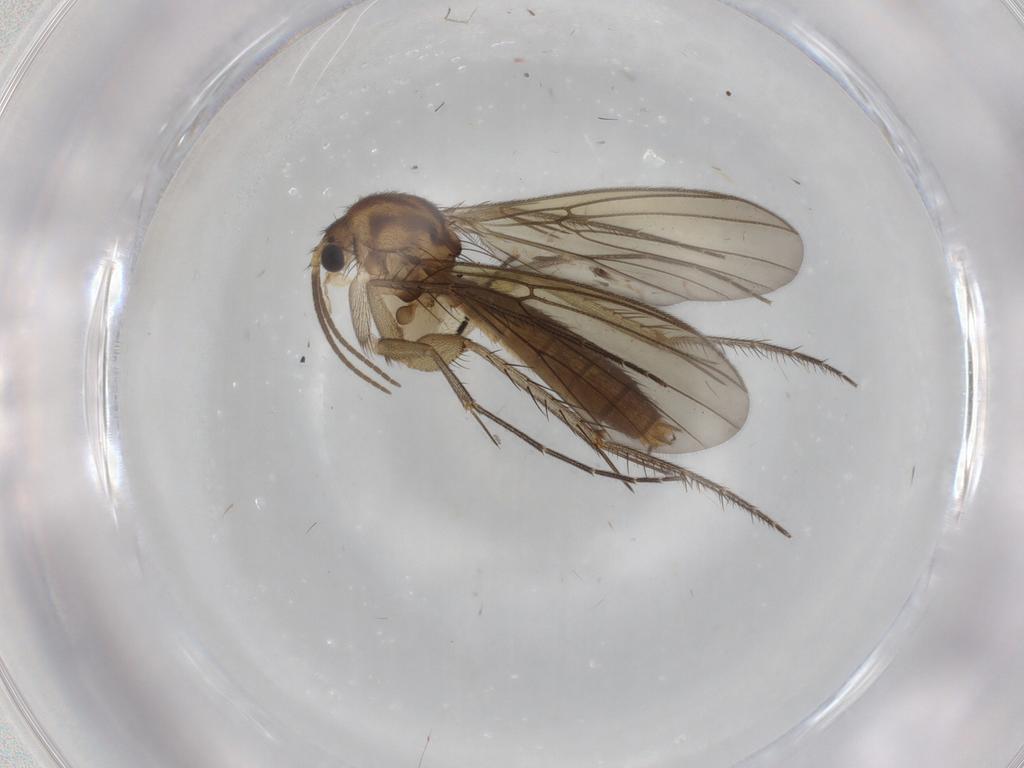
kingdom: Animalia
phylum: Arthropoda
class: Insecta
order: Diptera
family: Mycetophilidae
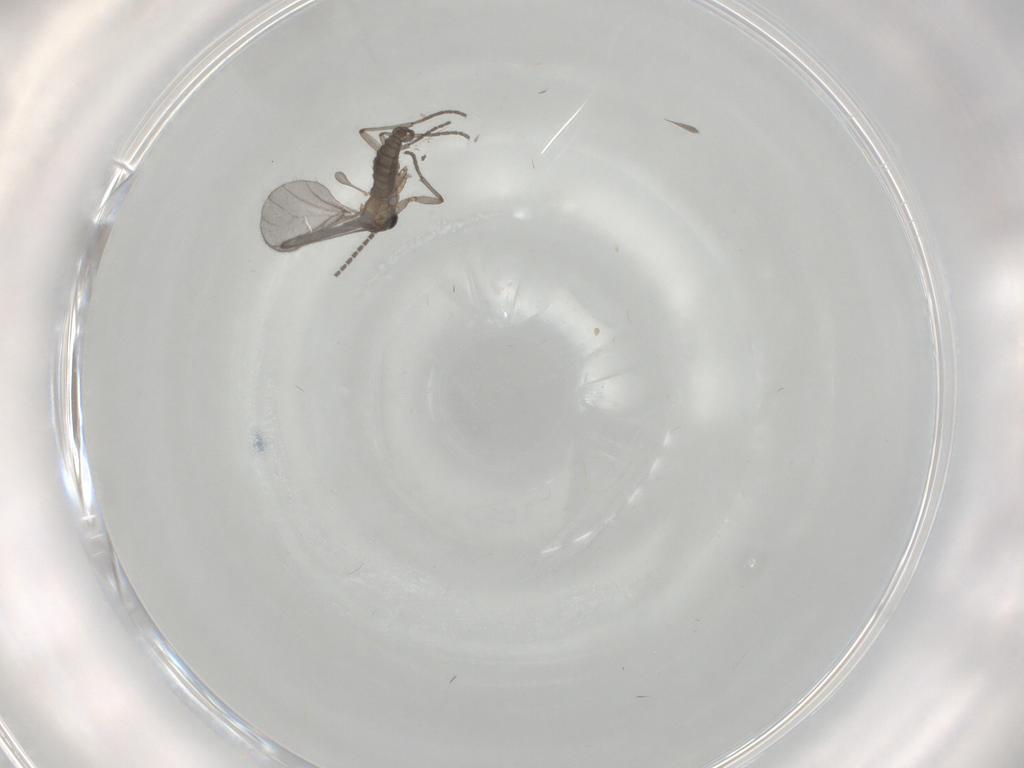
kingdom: Animalia
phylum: Arthropoda
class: Insecta
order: Diptera
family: Sciaridae
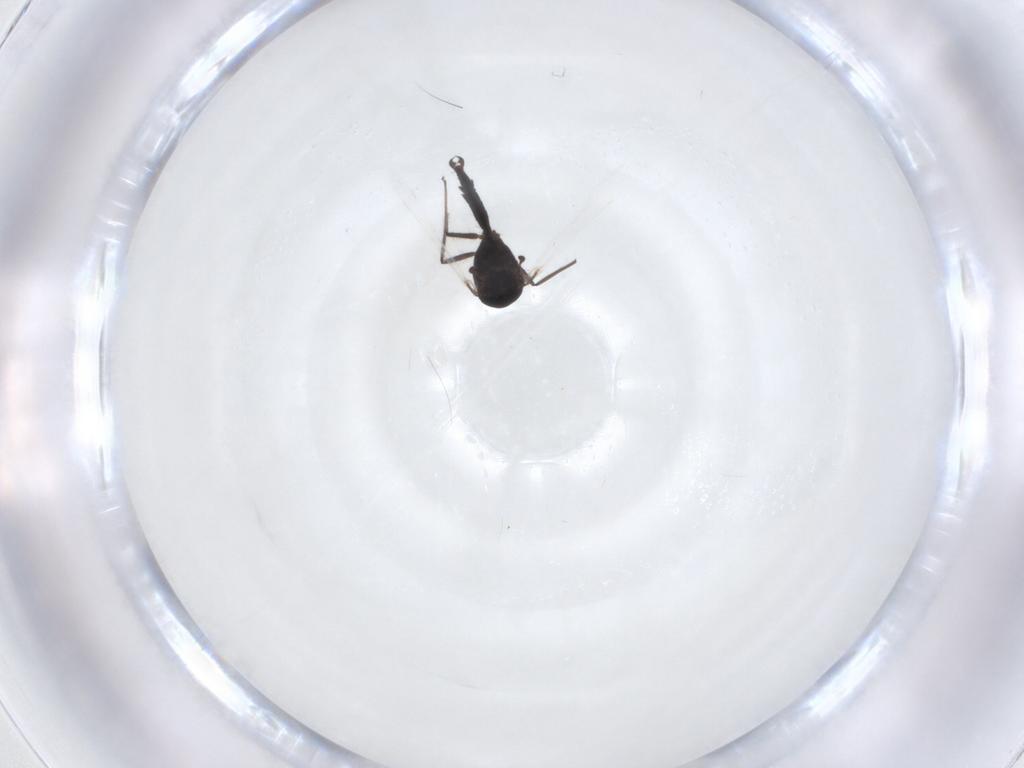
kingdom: Animalia
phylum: Arthropoda
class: Insecta
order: Diptera
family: Chironomidae
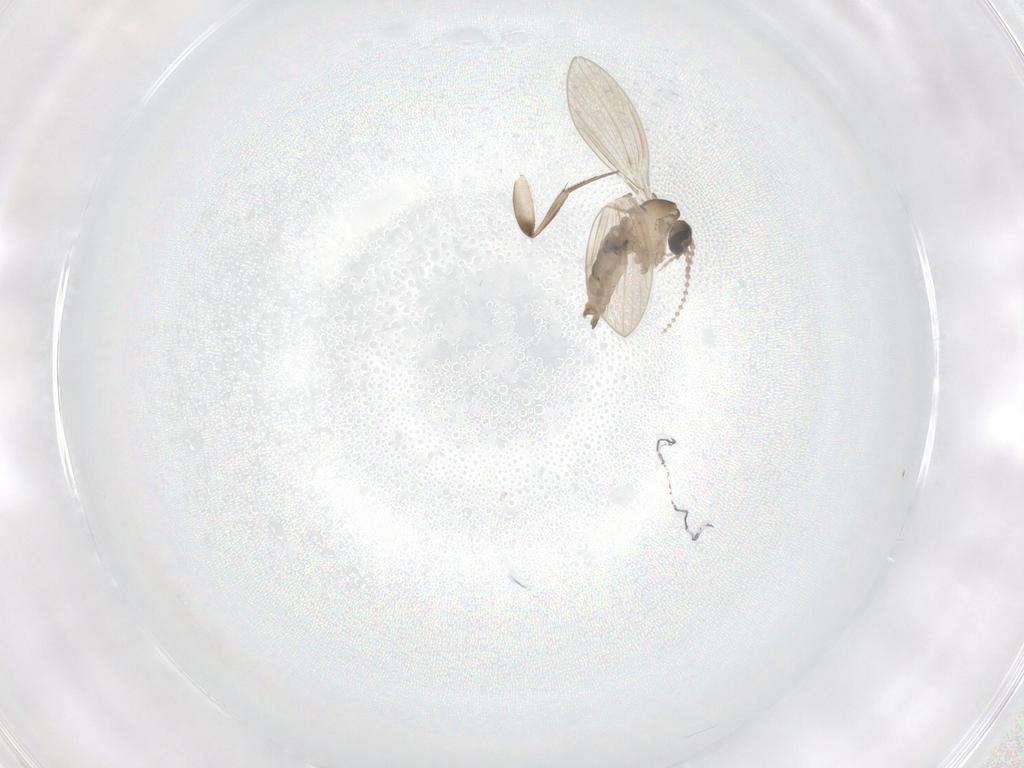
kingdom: Animalia
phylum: Arthropoda
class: Insecta
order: Diptera
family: Psychodidae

(Exercise)
Can you copy out every text line of the material above word for word, leaving the pictures out?

(Answer to the problem)
kingdom: Animalia
phylum: Arthropoda
class: Insecta
order: Diptera
family: Mycetophilidae
kingdom: Animalia
phylum: Arthropoda
class: Insecta
order: Diptera
family: Sciaridae
kingdom: Animalia
phylum: Arthropoda
class: Insecta
order: Diptera
family: Chironomidae
kingdom: Animalia
phylum: Arthropoda
class: Insecta
order: Diptera
family: Psychodidae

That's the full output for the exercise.